Would you return the data below exactly as it stands, with every picture left out?

##### Data section

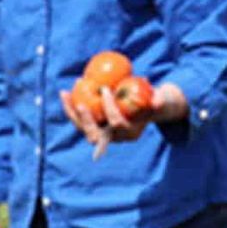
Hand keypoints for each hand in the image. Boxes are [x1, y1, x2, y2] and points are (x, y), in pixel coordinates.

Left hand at [61, 82, 187, 158]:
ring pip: (83, 129)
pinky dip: (71, 108)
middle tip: (81, 103)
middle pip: (94, 136)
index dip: (110, 109)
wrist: (145, 107)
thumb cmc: (153, 100)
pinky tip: (65, 92)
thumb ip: (161, 100)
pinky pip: (80, 120)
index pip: (116, 125)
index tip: (106, 89)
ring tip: (65, 93)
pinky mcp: (94, 127)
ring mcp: (103, 134)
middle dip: (86, 121)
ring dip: (72, 113)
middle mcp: (114, 138)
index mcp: (130, 133)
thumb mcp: (161, 99)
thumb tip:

##########

▸ **Reply**
Hand keypoints for each hand in the image. Boxes are [x1, y1, x2, y2] and points are (x, y), in pixel coordinates.

Left hand at [61, 82, 187, 158]:
ring pip: (83, 129)
pinky dip: (71, 108)
middle tip: (81, 103)
middle pip: (94, 136)
index dip: (110, 109)
wrist: (145, 107)
thumb cmc: (153, 100)
pinky tip: (65, 92)
thumb ip: (161, 100)
pinky pip: (80, 120)
index pip: (116, 125)
index tip: (106, 89)
ring tip: (65, 93)
pinky mcp: (94, 127)
ring mcp: (103, 134)
middle dip: (86, 121)
ring dip: (72, 113)
middle mcp: (114, 138)
index mcp: (130, 133)
thumb mcp: (161, 99)
thumb tip:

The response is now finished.